À ses débuts, le Centre-Femmes La Jardilec ne bénéficie d’aucun financement; il fonctionne presque entièrement grâce au bénévolat. Ses services se limitent initialement aux femmes de L’Islet-Nord, mais le CLSC lui demande de les étendre; d’abord au sud de L’Islet, puis à Montmagny. Aujourd’hui encore, La Jardilec est appelé à couvrir ce territoire.

Au fil du temps, le Centre-Femmes situé à Saint-Jean-Port-Joli structure ses activités de plus en plus, et adapte sa programmation au gré des besoins changeants. La plus vieille activité du centre serait celle de la cuisine collective, en fonction depuis 30 ans.

À court de ressources

Éventuellement, l’organisme recevra aussi du financement, mais Christiane Bourgault, coordonnatrice de La Jardilec, croit qu’il est nettement insuffisant. « Le budget n’a à peu près pas bougé depuis 15 ans », déplore-t-elle, le qualifiant du « plus gros défi » à leur fonctionnement. « Oui, il y a eu des améliorations dans les années 1990-2000, mais en ce moment les besoins sont bien plus grands qu’avant et ils sont plus complexes. […] Les femmes n’arrivent pas juste avec un problème, elles peuvent vivre différentes choses en même temps : la violence, la pauvreté, puis la santé mentale qui en est affectée. »

La coordonnatrice mentionne également que dans un contexte d’inflation, la stagnation du financement mène les organismes à « s’appauvrir ». Alors que les demandes individuelles d’intervention annuelles sont passées de 440 à 970 depuis la pandémie, le manque de ressources financières a contraint le centre à réduire son nombre d’intervenantes à temps plein; elles sont actuellement trois. Si on considère le nombre moyen de jours de travail dans une année, ces chiffres indiquent que La Jardilec accueille entre trois à quatre nouvelles demandes chaque jour.
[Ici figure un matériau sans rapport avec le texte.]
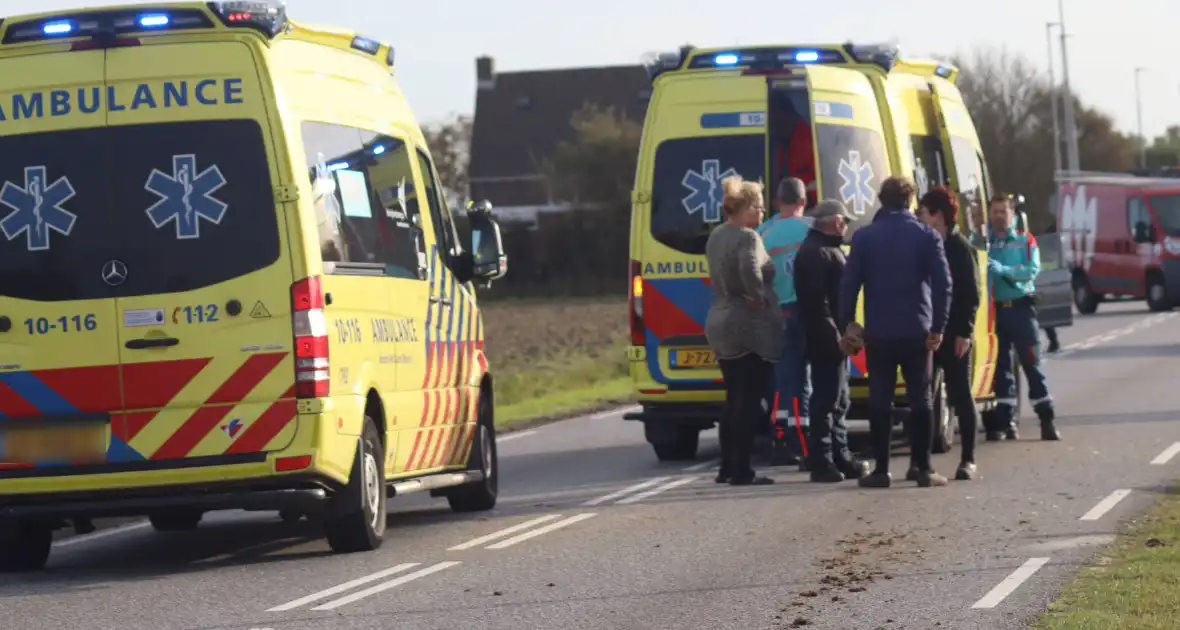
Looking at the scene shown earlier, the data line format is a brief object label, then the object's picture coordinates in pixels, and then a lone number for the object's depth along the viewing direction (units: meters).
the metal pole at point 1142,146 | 117.80
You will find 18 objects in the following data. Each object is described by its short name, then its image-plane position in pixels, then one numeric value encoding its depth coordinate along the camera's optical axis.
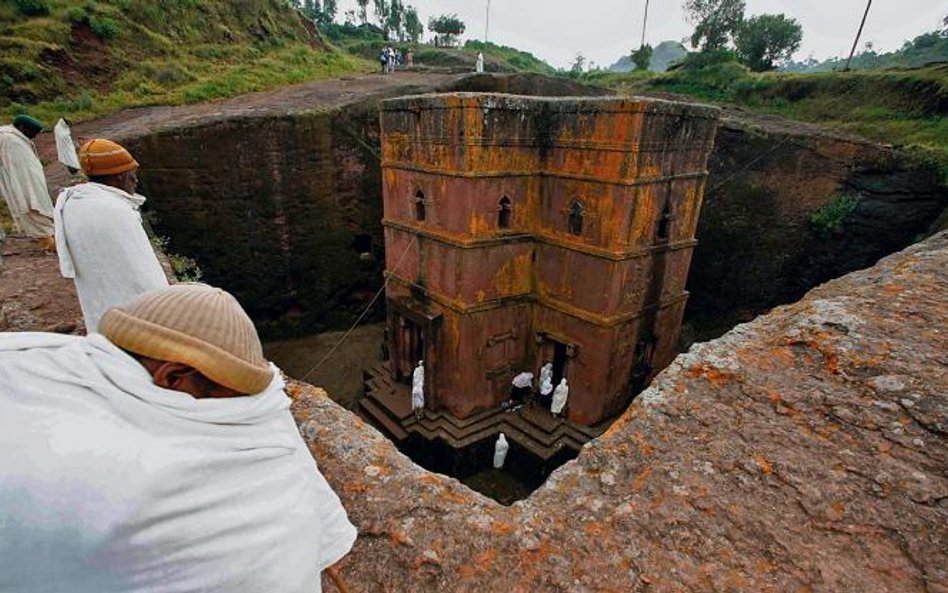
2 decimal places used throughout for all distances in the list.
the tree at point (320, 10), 43.31
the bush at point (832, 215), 10.95
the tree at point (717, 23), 23.64
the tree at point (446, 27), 41.19
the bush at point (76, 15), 13.53
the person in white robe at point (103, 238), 2.41
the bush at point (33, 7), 13.07
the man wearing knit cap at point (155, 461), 0.82
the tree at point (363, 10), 43.28
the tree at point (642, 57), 29.24
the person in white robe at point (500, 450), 8.56
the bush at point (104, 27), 13.88
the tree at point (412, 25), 42.94
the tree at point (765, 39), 23.48
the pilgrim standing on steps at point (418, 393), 9.12
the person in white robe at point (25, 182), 4.85
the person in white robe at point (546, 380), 8.97
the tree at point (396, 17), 41.91
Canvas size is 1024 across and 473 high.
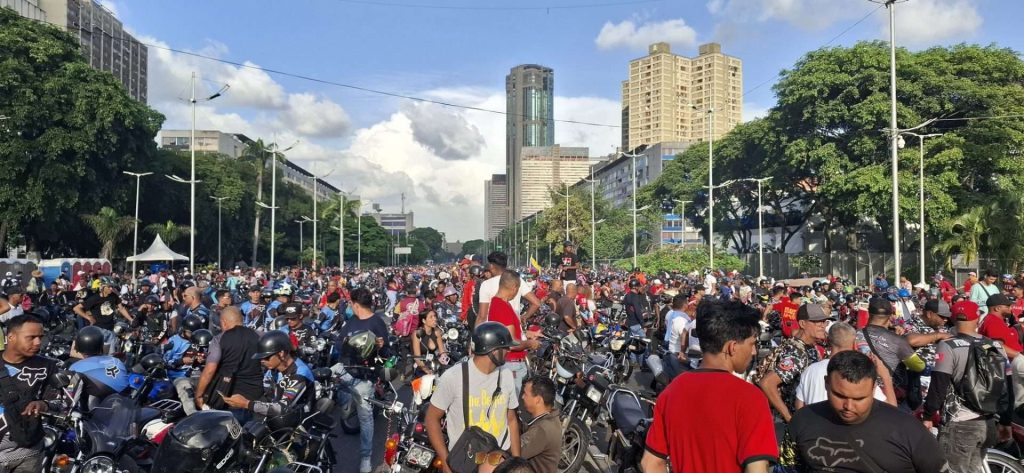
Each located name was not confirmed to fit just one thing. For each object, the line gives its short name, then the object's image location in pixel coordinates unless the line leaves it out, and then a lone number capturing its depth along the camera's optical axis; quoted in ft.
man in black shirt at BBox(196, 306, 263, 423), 19.71
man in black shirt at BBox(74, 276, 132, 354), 40.68
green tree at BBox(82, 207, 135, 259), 135.03
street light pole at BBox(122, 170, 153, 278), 138.62
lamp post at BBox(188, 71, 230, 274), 124.26
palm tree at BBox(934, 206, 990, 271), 96.43
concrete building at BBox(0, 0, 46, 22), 200.98
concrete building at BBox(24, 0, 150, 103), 232.53
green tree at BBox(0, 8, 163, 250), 118.93
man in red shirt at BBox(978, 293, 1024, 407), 19.39
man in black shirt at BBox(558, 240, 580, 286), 47.88
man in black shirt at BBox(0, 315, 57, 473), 14.94
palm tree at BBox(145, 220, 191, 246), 159.43
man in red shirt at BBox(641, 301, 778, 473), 9.60
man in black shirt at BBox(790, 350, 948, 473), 10.36
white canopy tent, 116.81
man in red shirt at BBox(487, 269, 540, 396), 21.68
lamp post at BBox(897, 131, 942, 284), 107.66
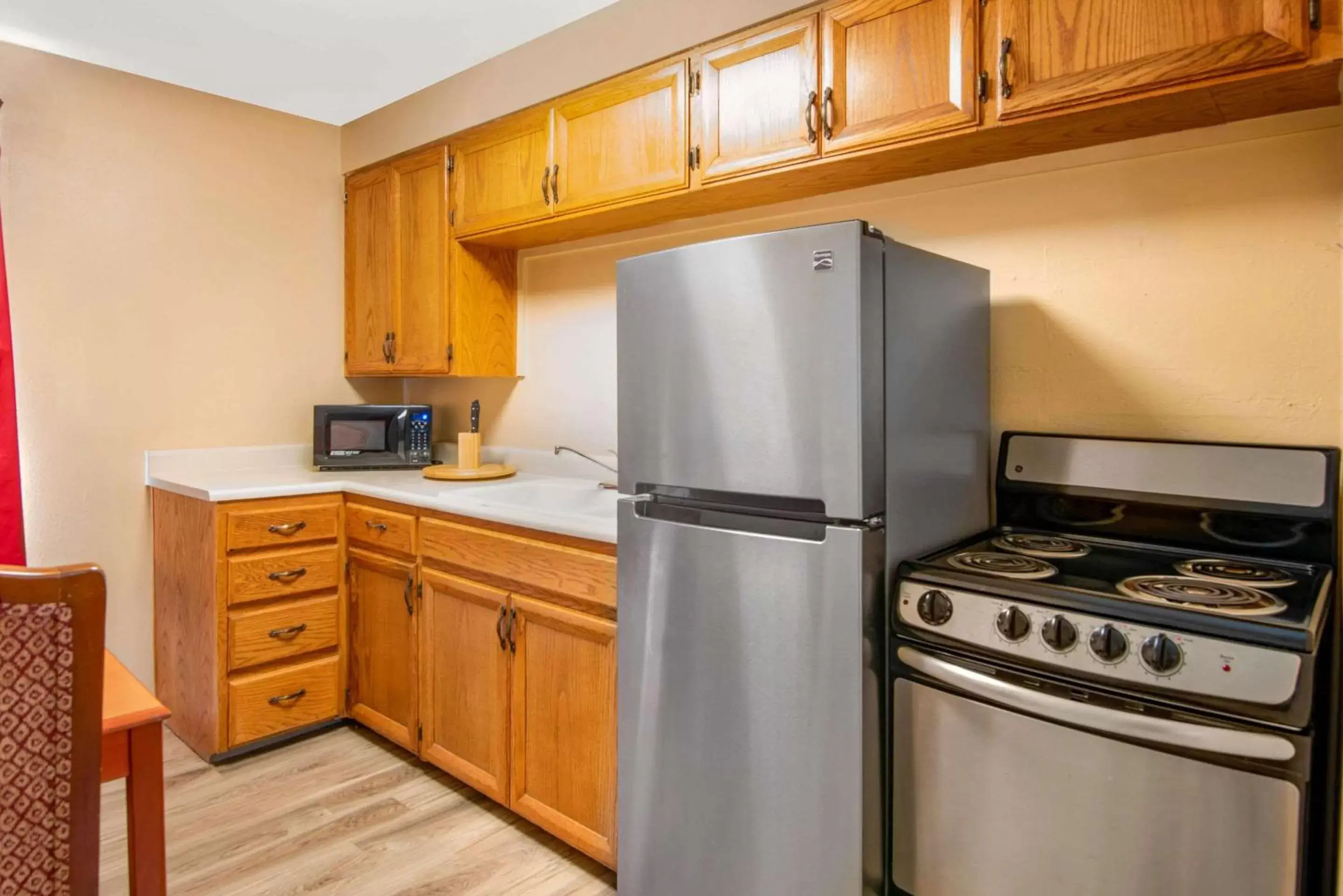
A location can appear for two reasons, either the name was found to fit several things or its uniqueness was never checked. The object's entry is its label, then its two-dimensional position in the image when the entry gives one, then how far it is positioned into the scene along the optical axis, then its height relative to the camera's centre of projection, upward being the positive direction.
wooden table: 1.05 -0.49
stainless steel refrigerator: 1.33 -0.19
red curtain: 2.43 -0.12
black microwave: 3.01 -0.05
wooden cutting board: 2.77 -0.17
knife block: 2.85 -0.09
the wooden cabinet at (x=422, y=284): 2.84 +0.54
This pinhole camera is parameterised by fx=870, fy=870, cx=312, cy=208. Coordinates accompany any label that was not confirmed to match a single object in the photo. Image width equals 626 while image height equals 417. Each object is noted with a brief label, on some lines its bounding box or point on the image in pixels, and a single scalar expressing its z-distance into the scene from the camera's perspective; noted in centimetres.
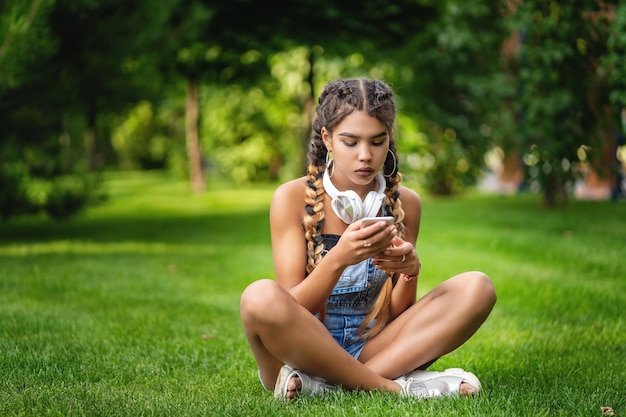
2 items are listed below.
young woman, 305
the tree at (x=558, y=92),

Christiane Bourgault prévient qu’en étant sous financé, « le risque, c’est qu’on se brûle. Parce que nous, on ne veut pas instaurer une liste d’attente. On répond en dedans de 24 à 48 heures pour rencontrer la femme avec des besoins, quitte à faire bousculer nos horaires. » Pour la coordonnatrice, « ce qui est primordial, c’est de réussir à répondre à tous les besoins », mais elle se désole de ne pas être en mesure de le faire pour toutes les femmes habitant le territoire qui leur est assigné. Elle souhaiterait pouvoir travailler davantage à prévenir, plutôt que de guérir.

Grands coups

Lorsqu’interrogée sur les points forts de l’organisme depuis son existence, Christiane Bourgault souligne avec fierté une recherche effectuée vers la fin des années 1990 au sujet de la place des femmes dans les lieux de pouvoir. Ce travail, qui a pris la forme d’un document intitulé Pouvoir ensemble, leur a valu le Prix Égalité dans la catégorie pouvoir et régions en 2008. La Jardilec a également été récipiendaire du prix Gouvernance du Gala Coups d’Éclat 1998-2008.

40e anniversaire

À l’aube de la 40e année d’existence du Centre-Femmes, Christiane Bourgault est inspirée par « l’évolution [du centre], mais aussi par les femmes courageuses qui l’ont parti il y a 40 ans, avec rien », en plus d’effectuer le travail d’une recherche-action.

Pour célébrer ce jalon, La Jardilec et Le Havre des femmes ont invité la population à assister à la pièce de théâtre Féministe pour homme au théâtre de Montmagny, le 30 avril. Cette représentation affiche complet, mais la pièce sera présentée à d’autres endroits, dont à Rivière-du-Loup le 3 mai.